((

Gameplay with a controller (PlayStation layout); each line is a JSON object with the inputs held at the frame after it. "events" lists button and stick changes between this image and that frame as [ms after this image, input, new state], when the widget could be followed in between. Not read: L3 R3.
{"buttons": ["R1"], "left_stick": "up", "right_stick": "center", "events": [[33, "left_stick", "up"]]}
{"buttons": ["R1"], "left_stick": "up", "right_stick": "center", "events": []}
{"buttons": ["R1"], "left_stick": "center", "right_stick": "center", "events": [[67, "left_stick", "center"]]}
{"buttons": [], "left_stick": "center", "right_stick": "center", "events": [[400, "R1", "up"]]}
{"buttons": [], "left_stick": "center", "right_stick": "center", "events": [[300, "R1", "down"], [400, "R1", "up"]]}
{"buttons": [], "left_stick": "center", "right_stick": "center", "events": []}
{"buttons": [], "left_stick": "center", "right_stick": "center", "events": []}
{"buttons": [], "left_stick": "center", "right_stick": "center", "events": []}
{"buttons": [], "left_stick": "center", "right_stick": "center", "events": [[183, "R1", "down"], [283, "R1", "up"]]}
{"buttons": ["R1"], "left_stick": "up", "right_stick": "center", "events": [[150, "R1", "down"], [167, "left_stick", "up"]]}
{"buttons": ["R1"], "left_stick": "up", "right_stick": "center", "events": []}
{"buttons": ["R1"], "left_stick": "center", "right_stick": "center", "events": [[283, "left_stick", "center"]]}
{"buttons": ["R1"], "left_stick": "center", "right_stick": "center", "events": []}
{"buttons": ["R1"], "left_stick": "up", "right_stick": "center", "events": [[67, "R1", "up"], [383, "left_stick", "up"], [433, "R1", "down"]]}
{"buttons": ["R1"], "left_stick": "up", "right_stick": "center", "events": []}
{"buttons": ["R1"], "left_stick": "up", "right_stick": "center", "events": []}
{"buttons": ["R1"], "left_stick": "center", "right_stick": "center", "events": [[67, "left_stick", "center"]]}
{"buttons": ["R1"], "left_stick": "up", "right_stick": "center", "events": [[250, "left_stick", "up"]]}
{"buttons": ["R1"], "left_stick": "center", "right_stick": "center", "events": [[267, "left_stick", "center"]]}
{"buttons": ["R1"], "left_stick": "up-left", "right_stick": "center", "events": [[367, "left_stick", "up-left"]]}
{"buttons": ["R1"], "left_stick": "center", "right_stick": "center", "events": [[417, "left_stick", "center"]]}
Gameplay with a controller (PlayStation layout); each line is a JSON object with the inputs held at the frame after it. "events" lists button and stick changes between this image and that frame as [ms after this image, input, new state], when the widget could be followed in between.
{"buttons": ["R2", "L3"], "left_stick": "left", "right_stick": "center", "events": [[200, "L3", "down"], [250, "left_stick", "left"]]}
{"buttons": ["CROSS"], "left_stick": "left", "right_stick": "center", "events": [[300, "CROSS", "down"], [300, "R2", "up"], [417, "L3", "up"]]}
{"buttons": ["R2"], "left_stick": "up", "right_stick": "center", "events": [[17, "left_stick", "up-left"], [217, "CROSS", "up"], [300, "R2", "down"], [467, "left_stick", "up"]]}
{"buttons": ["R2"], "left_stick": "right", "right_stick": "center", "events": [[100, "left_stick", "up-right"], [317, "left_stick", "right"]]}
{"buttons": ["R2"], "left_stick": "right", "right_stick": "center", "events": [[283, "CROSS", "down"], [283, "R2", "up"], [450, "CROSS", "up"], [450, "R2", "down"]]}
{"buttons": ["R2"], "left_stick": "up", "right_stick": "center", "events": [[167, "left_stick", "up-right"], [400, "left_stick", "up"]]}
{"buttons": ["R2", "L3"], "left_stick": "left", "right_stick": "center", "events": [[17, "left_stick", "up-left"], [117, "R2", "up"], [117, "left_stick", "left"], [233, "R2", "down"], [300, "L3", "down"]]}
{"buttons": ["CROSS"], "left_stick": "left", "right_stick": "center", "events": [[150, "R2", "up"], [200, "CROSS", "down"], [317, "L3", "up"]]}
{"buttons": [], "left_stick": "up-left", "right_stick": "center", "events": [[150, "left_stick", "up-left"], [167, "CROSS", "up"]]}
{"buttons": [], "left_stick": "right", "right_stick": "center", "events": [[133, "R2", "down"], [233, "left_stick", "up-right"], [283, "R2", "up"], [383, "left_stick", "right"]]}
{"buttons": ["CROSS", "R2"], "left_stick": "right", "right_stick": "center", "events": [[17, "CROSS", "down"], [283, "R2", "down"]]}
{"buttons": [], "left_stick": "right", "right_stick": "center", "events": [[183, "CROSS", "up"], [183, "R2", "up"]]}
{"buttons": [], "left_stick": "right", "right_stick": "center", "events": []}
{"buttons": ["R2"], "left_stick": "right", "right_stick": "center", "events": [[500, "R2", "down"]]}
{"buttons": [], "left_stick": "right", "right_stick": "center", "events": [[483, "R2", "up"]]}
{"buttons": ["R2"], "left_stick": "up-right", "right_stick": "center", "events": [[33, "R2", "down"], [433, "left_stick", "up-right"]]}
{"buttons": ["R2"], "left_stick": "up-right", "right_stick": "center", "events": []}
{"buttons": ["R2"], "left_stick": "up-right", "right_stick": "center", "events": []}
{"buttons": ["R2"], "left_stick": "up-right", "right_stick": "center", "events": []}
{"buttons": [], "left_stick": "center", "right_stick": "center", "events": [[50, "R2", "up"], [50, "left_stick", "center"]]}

))

_What you have to do_. In the records above, locate each line with the word "object". Copy all such lines.

_Answer to this problem_.
Gameplay with a controller (PlayStation layout); each line is a JSON object with the inputs held at the frame after it. "events" lists button and stick changes between this image and that frame as [ms after this image, input, new state], when the widget could be followed in between. Not read: L3 R3.
Gameplay with a controller (PlayStation layout); each line is a JSON object with the inputs held at the frame after it. "events" lists button and stick changes between this image and that frame as [ms after this image, input, new state], when the widget could be followed in between.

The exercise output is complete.